== Document extract
The Apartments are an Australian indie rock band led by singer/songwriter Peter Milton Walsh whose reputation as a pop cult figure dates back to the early 1980s. With an evocative sound that has traversed delicate chamber pop, jangling indie rock, and post-punk, The Apartments have worked in fits and starts with multiple different lineups supporting Walsh over four decades. Although based out of Sydney, their most enduring fan base has remained in France, where their 1985 debut became a cult hit. A string of well-received mid-'90s releases earned them some additional visibility, after which they went on a lengthy hiatus until 2015's acclaimed comeback 'No Song No Spell No Madrigal'. Since then, Walsh and The Apartments have enjoyed somewhat of a renaissance in the indie world, returning again in 2020 with their seventh album, 'In and Out of the Light'.
====
== Dataset records
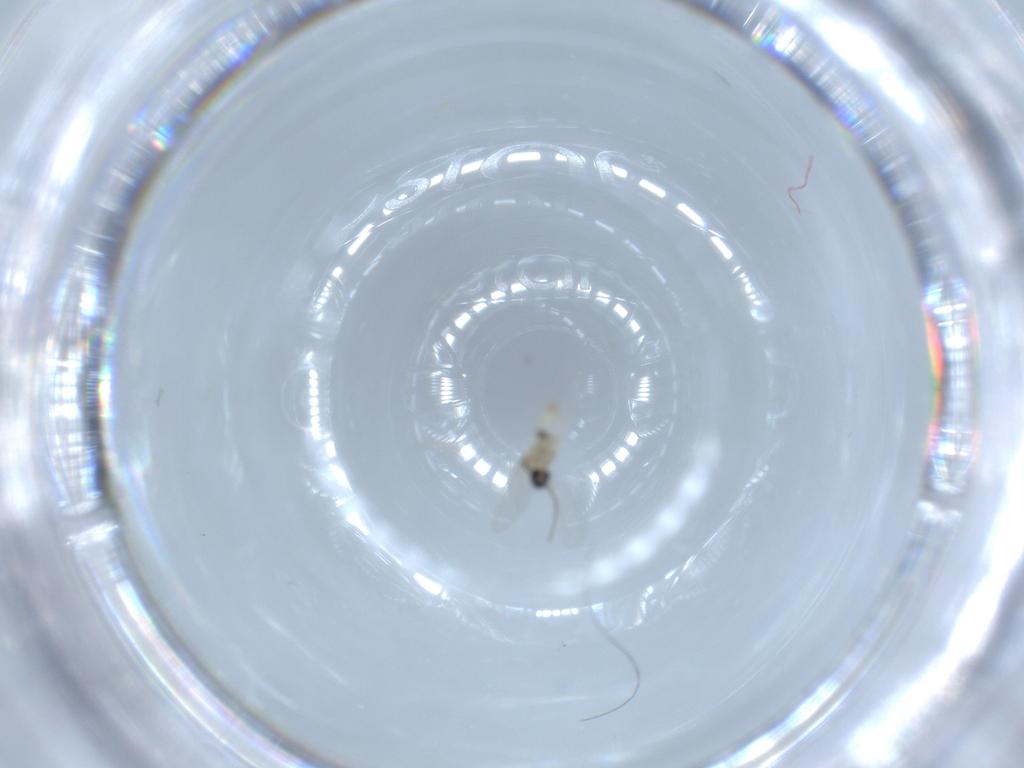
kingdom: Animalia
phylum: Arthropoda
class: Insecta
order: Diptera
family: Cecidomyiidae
====
== Dataset records
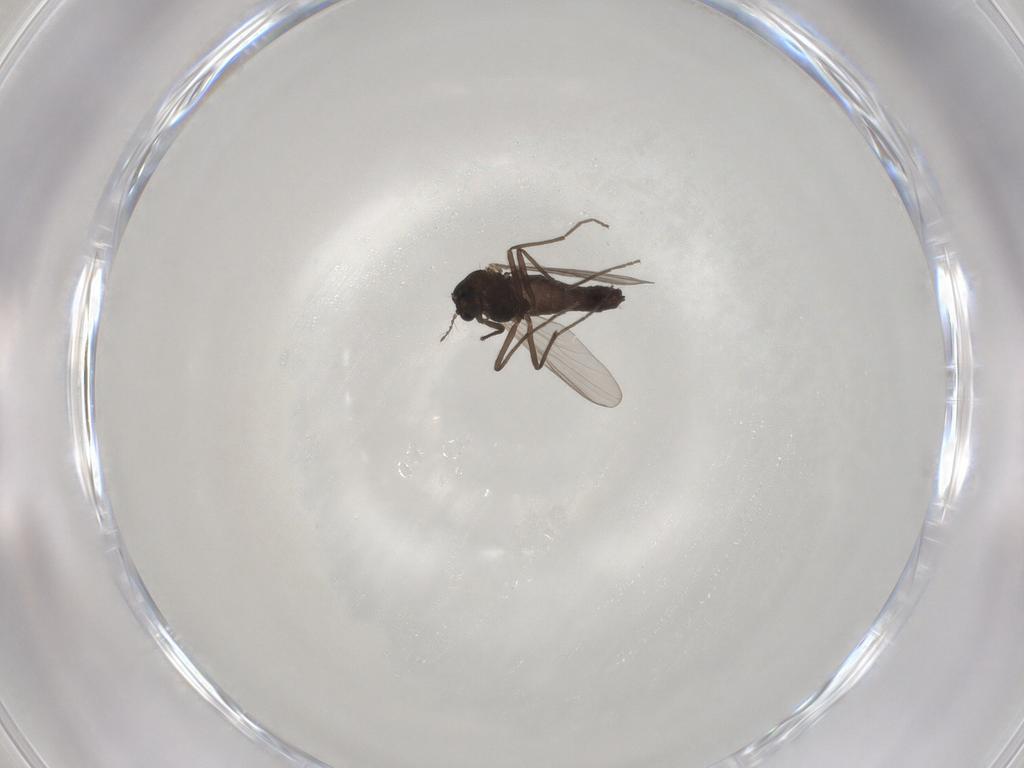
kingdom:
====
§ **Requirement**
Carry on the profile of The Apartments from its last sentence.

§ **Solved exercise**
The Apartments were formed in Brisbane 1978 by Walsh, guitarist Michael O'Connell, bassist Peter Whitby, and drummer Peter Martin. Soon after the band's formation, Walsh was asked to join The Go-Betweens. While his tenure with them was short-lived, it resulted in The Apartments' first EP, 'The Return of the Hypnotist', being released by their Able Label in 1979. Around that same time, Walsh left Brisbane, effectively ending the band's original incarnation. After his next band, Out of Nowhere, failed to find traction, he spent some time in New York, briefly teaming up with future Go-Betweens Robert Vickers as a member of a band called The Colors.
By 1984, Walsh was living in Sydney and re-formed The Apartments with members from his Out of Nowhere project. After signing to Rough Trade on the strength of a six-song demo tape, the band's debut album 'The Evening Visits...And Stays for Years' was released in 1985. Although it didn't make a big impact in Australia, the album hailed by critics in the U.K. and subsequently became a cult classic in France. With yet another retooled lineup, The Apartments' sole output for the remainder of the decade was the 1987 single 'The Shyest Time' which appeared in the John Hughes film "Some Kind of Wonderful" a year later.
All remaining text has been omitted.